The girl made no answer to this. “One of the girls says that old model is an educated man. He was in the war, and lost a hand. Doesn’t it seem a pity for such a man to have to sit to a class of affected geese like us as a model? I declare it makes me sick. And we shall keep him a week, and pay him six or seven dollars for the use of his grand old head, and then what will he do? The last time he was regularly employed was when Mr. Mace was working at his Damascus Massacre. Then he wanted so many Arab sheiks and Christian elders that he kept old Mr. Lindau steadily employed for six months. Now he has to pick up odd jobs where he can.”
“I suppose he has his pension,” said Mrs. Leighton.
“No; one of the girls”—that was the way Alma always described her fellow-students—“says he has no pension. He didn’t apply for it for a long time, and then there was a hitch about it, and it was somethinged—vetoed, I believe she said.”
“Who vetoed it?” asked Mrs. Leighton, with some curiosity about the process, which she held in reserve.
“I don’t know-whoever vetoes things. I wonder what Mr. Wetmore does think of us—his class. We must seem perfectly crazy. There isn’t one of us really knows what she’s doing it for, or what she expects to happen when she’s done it. I suppose every one thinks she has genius. I know the Nebraska widow does, for she says that unless you have genius it isn’t the least use.

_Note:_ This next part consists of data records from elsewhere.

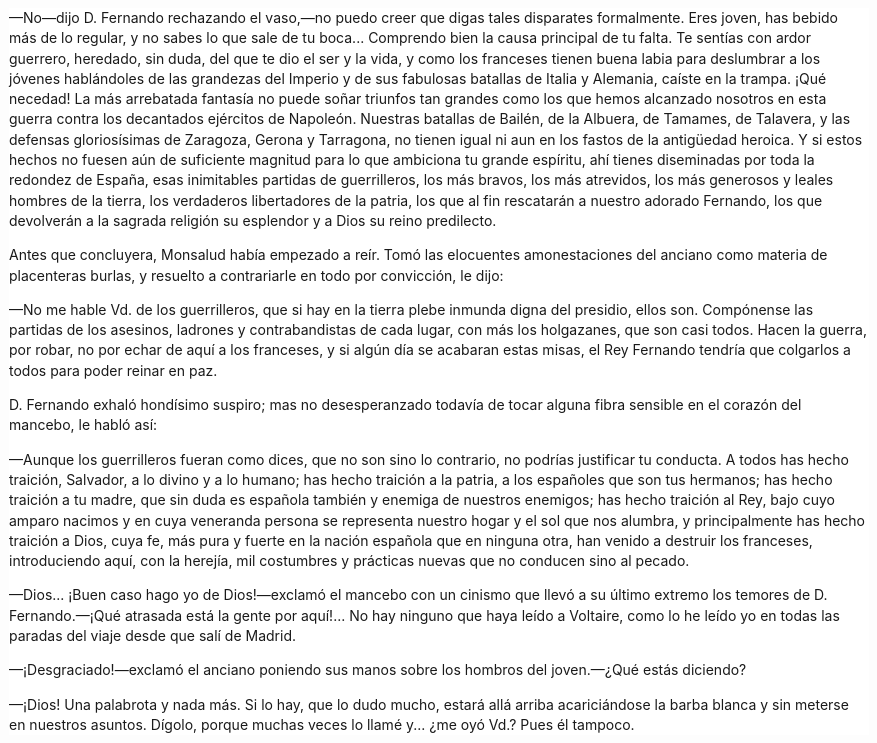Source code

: —No—dijo D. Fernando rechazando el vaso,—no puedo creer que digas
tales disparates formalmente. Eres joven, has bebido más de lo regular,
y no sabes lo que sale de tu boca... Comprendo bien la causa principal de
tu falta. Te sentías con ardor guerrero, heredado, sin duda, del que te dio
el ser y la vida, y como los franceses tienen buena labia para deslumbrar a
los jóvenes hablándoles de las grandezas del Imperio y de sus fabulosas
batallas de Italia y Alemania, caíste en la trampa. ¡Qué necedad! La
más arrebatada fantasía no puede soñar triunfos tan grandes como los que
hemos alcanzado nosotros en esta guerra contra los decantados ejércitos
de Napoleón. Nuestras batallas de Bailén, de la Albuera, de Tamames, de
Talavera, y las defensas gloriosísimas de Zaragoza, Gerona y Tarragona,
no tienen igual ni aun en los fastos de la antigüedad heroica. Y si estos
hechos no fuesen aún de suficiente magnitud para lo que ambiciona tu grande
espíritu, ahí tienes diseminadas por toda la redondez de España, esas
inimitables partidas de guerrilleros, los más bravos, los más atrevidos,
los más generosos y leales hombres de la tierra, los verdaderos libertadores
de la patria, los que al fin rescatarán  a nuestro adorado Fernando, los que
devolverán a la sagrada religión su esplendor y a Dios su reino predilecto.

Antes que concluyera, Monsalud había empezado a reír. Tomó las elocuentes
amonestaciones del anciano como materia de placenteras burlas, y resuelto
a contrariarle en todo por convicción, le dijo:

—No me hable Vd. de los guerrilleros, que si hay en la tierra plebe
inmunda digna del presidio, ellos son. Compónense las partidas de los
asesinos, ladrones y contrabandistas de cada lugar, con más los holgazanes,
que son casi todos. Hacen la guerra, por robar, no por echar de aquí a los
franceses, y si algún día se acabaran estas misas, el Rey Fernando tendría
que colgarlos a todos para poder reinar en paz.

D. Fernando exhaló hondísimo suspiro; mas no desesperanzado todavía de
tocar alguna fibra sensible en el corazón del mancebo, le habló así:

—Aunque los guerrilleros fueran como dices, que no son sino lo contrario,
no podrías justificar tu conducta. A todos has hecho traición, Salvador, a
lo divino y a lo humano; has hecho traición a la patria, a los españoles que
son tus hermanos; has hecho traición a tu madre, que sin duda es española
también y enemiga de nuestros  enemigos; has hecho traición al Rey, bajo
cuyo amparo nacimos y en cuya veneranda persona se representa nuestro hogar
y el sol que nos alumbra, y principalmente has hecho traición a Dios,
cuya fe, más pura y fuerte en la nación española que en ninguna otra,
han venido a destruir los franceses, introduciendo aquí, con la herejía,
mil costumbres y prácticas nuevas que no conducen sino al pecado.

—Dios... ¡Buen caso hago yo de Dios!—exclamó el mancebo con un cinismo
que llevó a su último extremo los temores de D. Fernando.—¡Qué atrasada
está la gente por aquí!... No hay ninguno que haya leído a Voltaire,
como lo he leído yo en todas las paradas del viaje desde que salí de Madrid.

—¡Desgraciado!—exclamó el anciano poniendo sus manos sobre los hombros
del joven.—¿Qué estás diciendo?

—¡Dios! Una palabrota y nada más. Si lo hay, que lo dudo mucho, estará
allá arriba acariciándose la barba blanca y sin meterse en nuestros
asuntos. Dígolo, porque muchas veces lo llamé y... ¿me oyó Vd.? Pues
él tampoco.
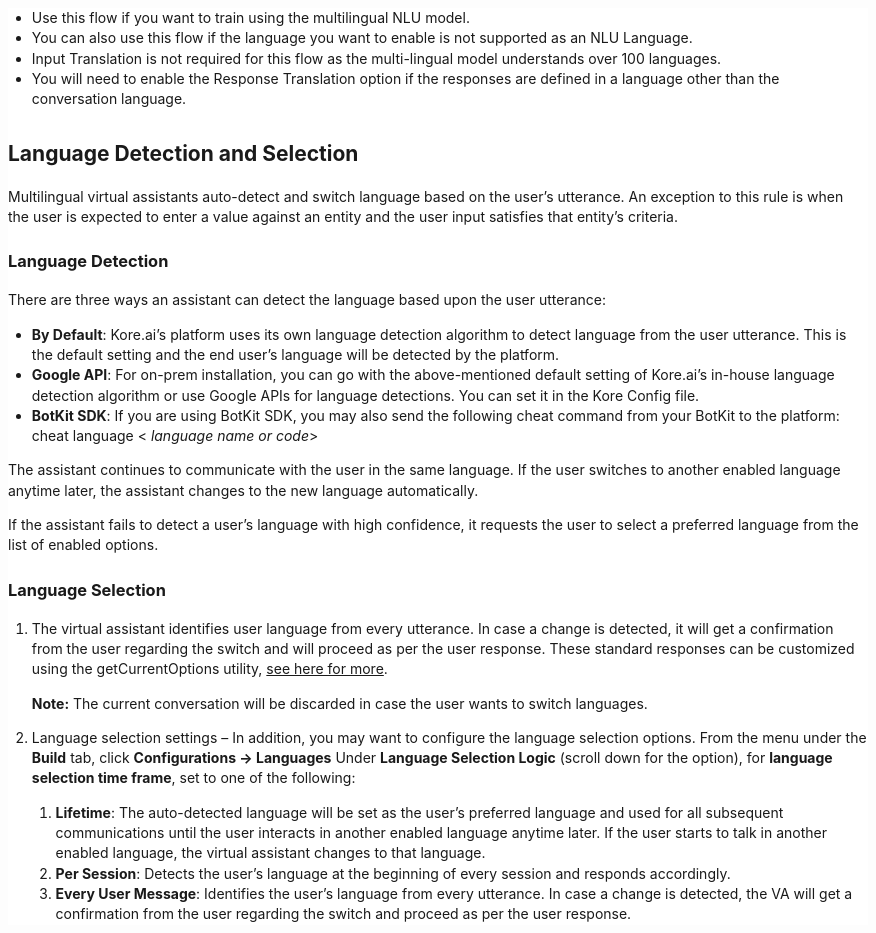   * Use this flow if you want to train using the multilingual NLU model. 
  * You can also use this flow if the language you want to enable is not supported as an NLU Language.
  * Input Translation is not required for this flow as the multi-lingual model understands over 100 languages. 
  * You will need to enable the Response Translation option if the responses are defined in a language other than the conversation language.


## Language Detection and Selection

Multilingual virtual assistants auto-detect and switch language based on the user’s utterance. An exception to this rule is when the user is expected to enter a value against an entity and the user input satisfies that entity’s criteria.


### Language Detection

There are three ways an assistant can detect the language based upon the user utterance:

  * **By Default**: Kore.ai’s platform uses its own language detection algorithm to detect language from the user utterance. This is the default setting and the end user’s language will be detected by the platform.
  * **Google API**: For on-prem installation, you can go with the above-mentioned default setting of Kore.ai’s in-house language detection algorithm or use Google APIs for language detections. You can set it in the Kore Config file.
  * **BotKit SDK**: If you are using BotKit SDK, you may also send the following cheat command from your BotKit to the platform:  
  cheat language &lt; _language name or code_>

The assistant continues to communicate with the user in the same language. If the user switches to another enabled language anytime later, the assistant changes to the new language automatically.

If the assistant fails to detect a user’s language with high confidence, it requests the user to select a preferred language from the list of enabled options.


### Language Selection 

1. The virtual assistant identifies user language from every utterance. In case a change is detected, it will get a confirmation from the user regarding the switch and will proceed as per the user response.  These standard responses can be customized using the getCurrentOptions utility, [see here for more](https://developer.kore.ai/docs/bots/advanced-topics/koreutil-libraries/#koreUtilgetCurrentOptions).  
  
    **Note:** The current conversation will be discarded in case the user wants to switch languages.

2. Language selection settings – In addition, you may want to configure the language selection options. From the menu under the **Build** tab, click **Configurations -> Languages** Under **Language Selection Logic** (scroll down for the option), for **language selection time frame**, set to one of the following:
    1. **Lifetime**: The auto-detected language will be set as the user’s preferred language and used for all subsequent communications until the user interacts in another enabled language anytime later. If the user starts to talk in another enabled language, the virtual assistant changes to that language.
    2. **Per Session**: Detects the user’s language at the beginning of every session and responds accordingly.
    3. **Every User Message**: Identifies the user’s language from every utterance. In case a change is detected, the VA will get a confirmation from the user regarding the switch and proceed as per the user response.  
      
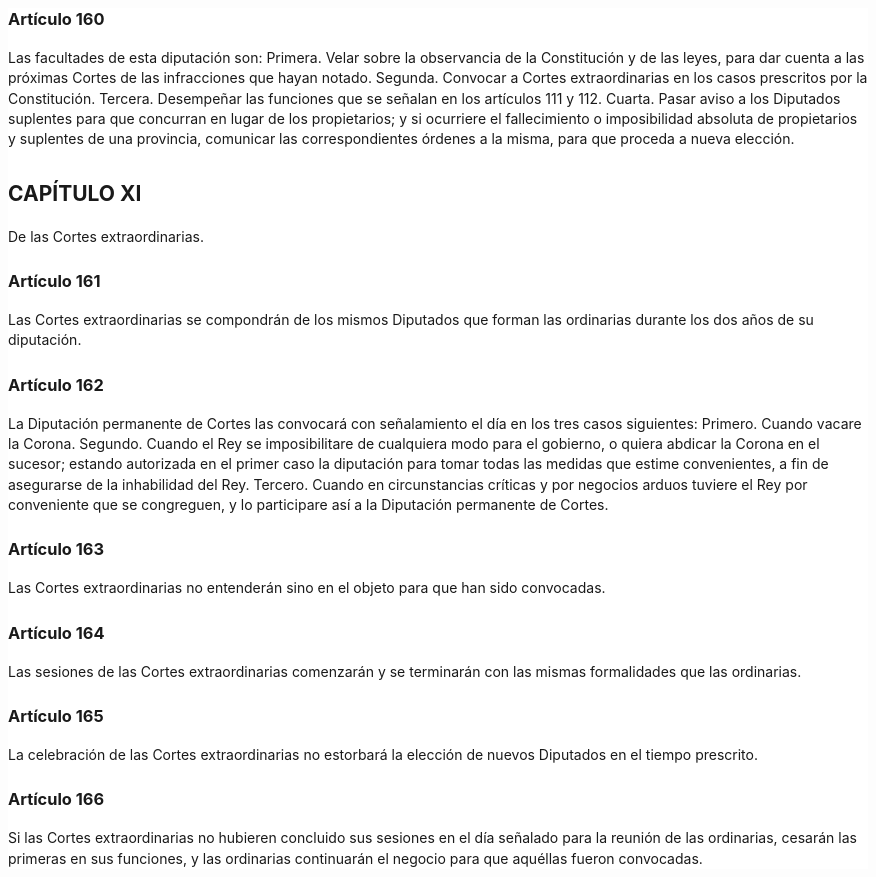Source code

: ### Artículo 160
Las facultades de esta diputación son: 
Primera. Velar sobre la observancia de la Constitución y de las leyes, para dar cuenta a 
las próximas Cortes de las infracciones que hayan notado. 
Segunda. Convocar a Cortes extraordinarias en los casos prescritos por la 
Constitución. 
Tercera. Desempeñar las funciones que se señalan en los artículos 111 y 
112. 
Cuarta. Pasar aviso a los Diputados suplentes para que concurran en lugar de los 
propietarios; y si ocurriere el fallecimiento o imposibilidad absoluta de propietarios y 
suplentes de una provincia, comunicar las correspondientes órdenes a la misma, para 
que proceda a nueva elección. 

## CAPÍTULO XI 
De las Cortes extraordinarias. 

### Artículo 161
Las Cortes extraordinarias se compondrán de los mismos Diputados que forman 
las ordinarias durante los dos años de su diputación. 

### Artículo 162
La Diputación permanente de Cortes las convocará con señalamiento el día en 
los tres casos siguientes: 
Primero. Cuando vacare la Corona. 
Segundo. Cuando el Rey se imposibilitare de cualquiera modo para el gobierno, o quiera 
abdicar la Corona en el sucesor; estando autorizada en el primer caso la diputación para 
tomar todas las medidas que estime convenientes, a fin de asegurarse de la inhabilidad 
del Rey. 
Tercero. Cuando en circunstancias críticas y por negocios arduos tuviere el 
Rey por conveniente que se congreguen, y lo participare así a la Diputación permanente 
de Cortes. 

### Artículo 163
Las Cortes extraordinarias no entenderán sino en el objeto para que han sido 
convocadas. 

### Artículo 164
Las sesiones de las Cortes extraordinarias comenzarán y se terminarán con las mismas 
formalidades que las ordinarias. 

### Artículo 165
La celebración de las Cortes extraordinarias no estorbará la elección de nuevos 
Diputados en el tiempo prescrito. 

### Artículo 166
Si las Cortes extraordinarias no hubieren concluido sus sesiones en el día señalado para 
la reunión de las ordinarias, cesarán las primeras en sus funciones, y las ordinarias 
continuarán el negocio para que aquéllas fueron convocadas. 

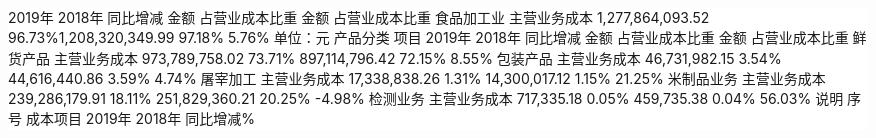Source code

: 2019年
2018年
同比增减
金额
占营业成本比重
金额
占营业成本比重
食品加工业
主营业务成本
1,277,864,093.52
96.73%1,208,320,349.99
97.18%
5.76%
单位：元
产品分类
项目
2019年
2018年
同比增减
金额
占营业成本比重
金额
占营业成本比重
鲜货产品
主营业务成本
973,789,758.02
73.71%
897,114,796.42
72.15%
8.55%
包装产品
主营业务成本
46,731,982.15
3.54%
44,616,440.86
3.59%
4.74%
屠宰加工
主营业务成本
17,338,838.26
1.31%
14,300,017.12
1.15%
21.25%
米制品业务
主营业务成本
239,286,179.91
18.11%
251,829,360.21
20.25%
-4.98%
检测业务
主营业务成本
717,335.18
0.05%
459,735.38
0.04%
56.03%
说明
序号
成本项目
2019年
2018年
同比增减%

Everybody’s puzzled to know what she does with her baby when she’s at work—whether she gives it soothing syrup. I wonder how Mr. Wetmore can keep from laughing in our faces. I know he does behind our backs.”
Mrs. Leighton’s mind wandered back to another point. “Then if he says Mr. Beaton can’t paint, I presume he doesn’t respect him very much.”
“Oh, he never said he couldn’t paint. But I know he thinks so. He says he’s an excellent critic.”
“Alma,” her mother said, with the effect of breaking off, “what do you suppose is the reason he hasn’t been near us?”
“Why, I don’t know, mamma, except that it would have been natural for another person to come, and he’s an artist at least, artist enough for that.”
“That doesn’t account for it altogether. He was very nice at St. Barnaby, and seemed so interested in you—your work.”
“Plenty of people were nice at St. Barnaby. That rich Mrs. Horn couldn’t contain her joy when she heard we were coming to New York, but she hasn’t poured in upon us a great deal since we got here.”